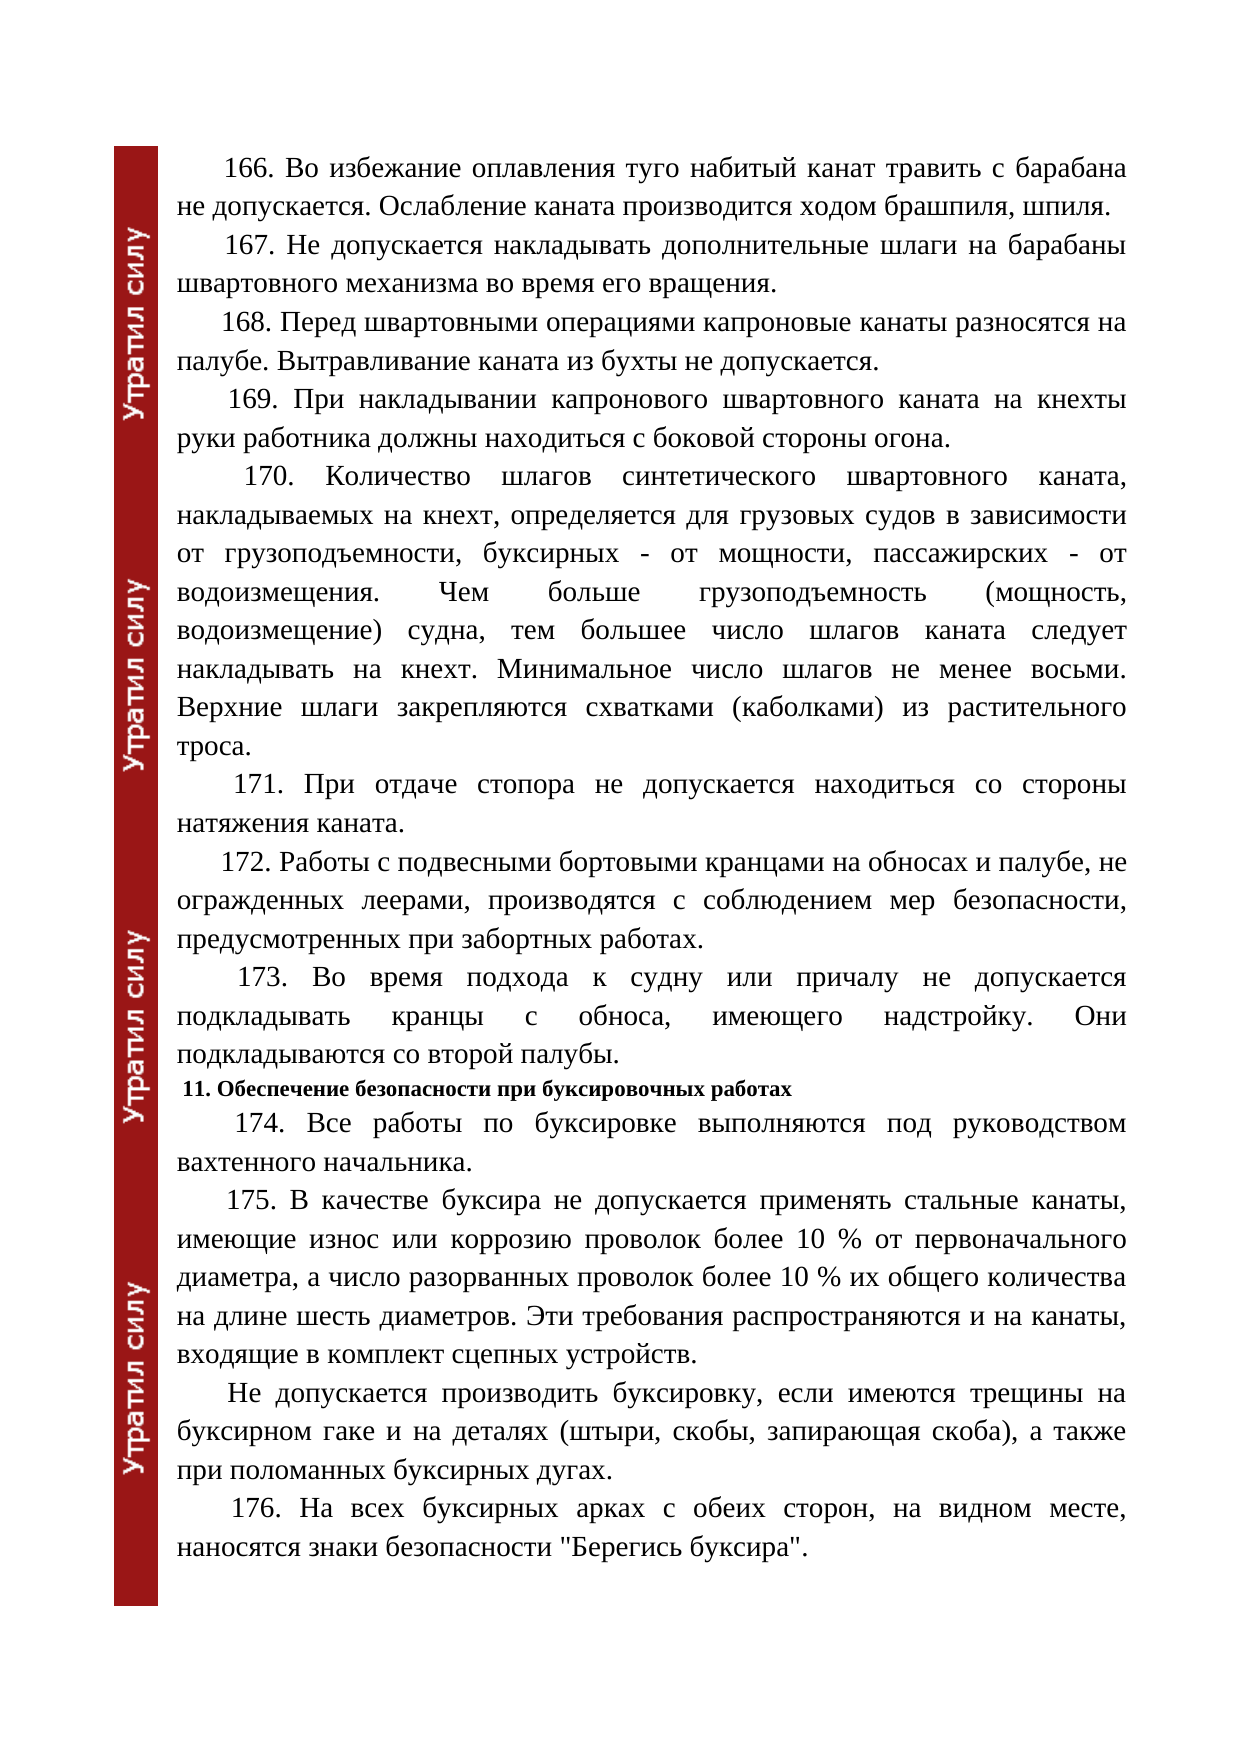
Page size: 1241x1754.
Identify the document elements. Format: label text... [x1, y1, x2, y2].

text 174. Все работы по буксировке выполняются под руководством вахтенного начальника. [112, 1105, 1128, 1177]
text 168. Перед швартовными операциями капроновые канаты разносятся на палубе. Вытравливание каната из бухты не допускается. [112, 304, 1128, 376]
picture [114, 299, 158, 304]
text 169. При накладывании капронового швартовного каната на кнехты руки работника должны находиться с боковой стороны огона. [112, 381, 1128, 453]
text 11. Обеспечение безопасности при буксировочных работах [112, 1075, 1128, 1101]
picture [114, 1486, 158, 1491]
picture [114, 762, 158, 767]
text 176. На всех буксирных арках с обеих сторон, на видном месте, наносятся знаки безопасности "Берегись буксира". [112, 1491, 1128, 1563]
picture [114, 146, 158, 150]
picture [114, 376, 158, 381]
text 170. Количество шлагов синтетического швартовного каната, накладываемых на кнехт, определяется для грузовых судов в зависимости от грузоподъемности, буксирных - от мощности, пассажирских - от водоизмещения. Чем больше грузоподъемность (мощность, водоизмещение) судна, тем большее число шлагов каната следует накладывать на кнехт. Минимальное число шлагов не менее восьми. Верхние шлаги закрепляются схватками (каболками) из растительного троса. [112, 458, 1128, 762]
picture [114, 453, 158, 458]
picture [114, 1177, 158, 1182]
picture [114, 1370, 158, 1375]
text 167. Не допускается накладывать дополнительные шлаги на барабаны швартовного механизма во время его вращения. [112, 227, 1128, 299]
text 175. В качестве буксира не допускается применять стальные канаты, имеющие износ или коррозию проволок более 10 % от первоначального диаметра, а число разорванных проволок более 10 % их общего количества на длине шесть диаметров. Эти требования распространяются и на канаты, входящие в комплект сцепных устройств. [112, 1182, 1128, 1370]
text 166. Во избежание оплавления туго набитый канат травить с барабана не допускается. Ослабление каната производится ходом брашпиля, шпиля. [112, 150, 1128, 222]
picture [114, 1070, 158, 1075]
picture [114, 954, 158, 959]
text 173. Во время подхода к судну или причалу не допускается подкладывать кранцы с обноса, имеющего надстройку. Они подкладываются со второй палубы. [112, 959, 1128, 1070]
text 172. Работы с подвесными бортовыми кранцами на обносах и палубе, не огражденных леерами, производятся с соблюдением мер безопасности, предусмотренных при забортных работах. [112, 844, 1128, 954]
text 171. При отдаче стопора не допускается находиться со стороны натяжения каната. [112, 767, 1128, 839]
picture [114, 222, 158, 227]
picture [114, 839, 158, 844]
picture [114, 1563, 158, 1606]
picture [114, 1101, 158, 1105]
text Не допускается производить буксировку, если имеются трещины на буксирном гаке и на деталях (штыри, скобы, запирающая скоба), а также при поломанных буксирных дугах. [112, 1375, 1128, 1486]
**********
Where does "стороны" appear in the records above? Copy every line that has it.

text 169. При накладывании капронового швартовного каната на кнехты руки работника должны находиться с боковой стороны огона. [112, 381, 1128, 453]
text 171. При отдаче стопора не допускается находиться со стороны натяжения каната. [112, 767, 1128, 839]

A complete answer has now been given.